What is a glioblastoma?
Glioblastoma multiforme (GBM) is diagnosed in approximately 3 out of every 100,000 people each year. Glioblastomas most frequently occur at advanced ages, and men are affected more often than women. Approximately 2,500 patients in Germany are diagnosed with glioblastoma every year.
Glioblastoma multiforme is one of the most common types of brain tumors that adults develop. It grows from glial cells known as astrocytes, the supporting tissue of the nervous system in the brain. The term glioblastoma comes from the histological structure, which resembles glial cells that occur naturally in the brain, while the term multiforme describes the heterogeneous appearance. Glioblastomas spread extensively and grow into other tissues, and they have a poor prognosis.
There is no obvious reason why individuals develop a glioblastoma. The distinction between primary and secondary glioblastoma specifies whether the tumor developed from healthy cells (“de novo” or completely new) or from cells that were already altered (e.g., from another tumor). It may occur in several members of the same family who are suffering from numerous, rare hereditary conditions.
Why are glioblastomas difficult to treat?

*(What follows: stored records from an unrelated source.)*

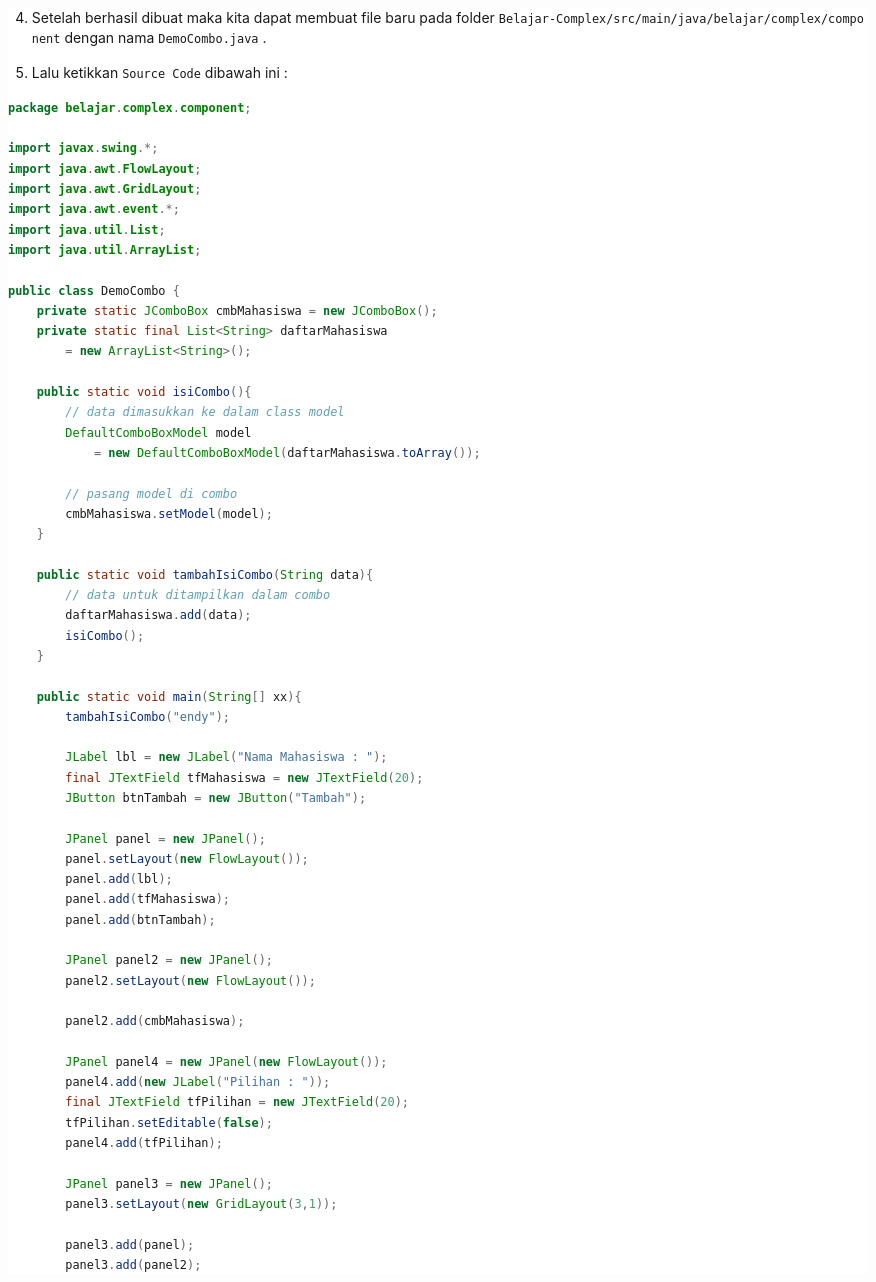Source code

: 4. Setelah berhasil dibuat maka kita dapat membuat file baru pada folder `Belajar-Complex/src/main/java/belajar/complex/component`
dengan nama `DemoCombo.java` .

5. Lalu ketikkan `Source Code` dibawah ini :

``` java
package belajar.complex.component;

import javax.swing.*;
import java.awt.FlowLayout;
import java.awt.GridLayout;
import java.awt.event.*;
import java.util.List;
import java.util.ArrayList;

public class DemoCombo {
    private static JComboBox cmbMahasiswa = new JComboBox();
    private static final List<String> daftarMahasiswa 
        = new ArrayList<String>();

    public static void isiCombo(){
        // data dimasukkan ke dalam class model
        DefaultComboBoxModel model 
            = new DefaultComboBoxModel(daftarMahasiswa.toArray());
        
        // pasang model di combo
        cmbMahasiswa.setModel(model);
    }
    
    public static void tambahIsiCombo(String data){
        // data untuk ditampilkan dalam combo
        daftarMahasiswa.add(data);
        isiCombo();
    }

    public static void main(String[] xx){
        tambahIsiCombo("endy");
                
        JLabel lbl = new JLabel("Nama Mahasiswa : ");
        final JTextField tfMahasiswa = new JTextField(20);
        JButton btnTambah = new JButton("Tambah");
        
        JPanel panel = new JPanel();
        panel.setLayout(new FlowLayout());
        panel.add(lbl);
        panel.add(tfMahasiswa);
        panel.add(btnTambah);
        
        JPanel panel2 = new JPanel();
        panel2.setLayout(new FlowLayout());
        
        panel2.add(cmbMahasiswa);
        
        JPanel panel4 = new JPanel(new FlowLayout());
        panel4.add(new JLabel("Pilihan : "));
        final JTextField tfPilihan = new JTextField(20);
        tfPilihan.setEditable(false);
        panel4.add(tfPilihan);
        
        JPanel panel3 = new JPanel();
        panel3.setLayout(new GridLayout(3,1));
        
        panel3.add(panel);
        panel3.add(panel2);
```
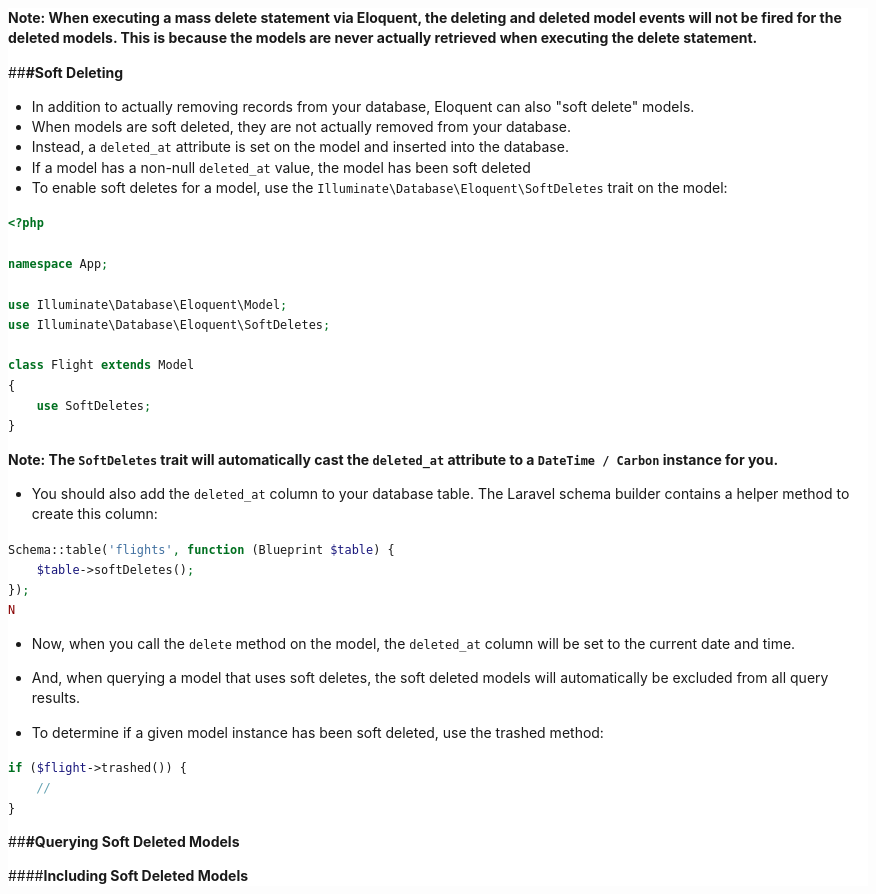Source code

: **Note: When executing a mass delete statement via Eloquent, the deleting and deleted model events will not be fired for the deleted models. This is because the models are never actually retrieved when executing the delete statement.**

##**#Soft Deleting**

- In addition to actually removing records from your database, Eloquent can also "soft delete" models. 
- When models are soft deleted, they are not actually removed from your database. 
- Instead, a `deleted_at` attribute is set on the model and inserted into the database. 
- If a model has a non-null `deleted_at` value, the model has been soft deleted
- To enable soft deletes for a model, use the `Illuminate\Database\Eloquent\SoftDeletes` trait on the model:

```php
<?php

namespace App;

use Illuminate\Database\Eloquent\Model;
use Illuminate\Database\Eloquent\SoftDeletes;

class Flight extends Model
{
    use SoftDeletes;
}
```

**Note: The `SoftDeletes` trait will automatically cast the `deleted_at` attribute to a `DateTime / Carbon` instance for you.**

- You should also add the `deleted_at` column to your database table. The Laravel schema builder contains a helper method to create this column:

```php
Schema::table('flights', function (Blueprint $table) {
    $table->softDeletes();
});
N
```

- Now, when you call the `delete` method on the model, the `deleted_at` column will be set to the current date and time.
- And, when querying a model that uses soft deletes, the soft deleted models will automatically be excluded from all query results.

- To determine if a given model instance has been soft deleted, use the trashed method:

```php
if ($flight->trashed()) {
    //
}
```

##**#Querying Soft Deleted Models**

####**Including Soft Deleted Models**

There are several reasons. On the one hand, glioblastomas grow rapidly and can quickly spread to other parts of the brain. On the other hand, the location of the tumor plays a role. If a glioblastoma is difficult to reach, then performing surgery may not be able to remove the whole tumor.
There are several therapies available to treat a new-onset glioblastoma. Glioblastomas are highly likely to recur after the initial treatment (recurrent glioblastoma). Optune therapy can be used for both newly-diagnosed and recurrent glioblastomas.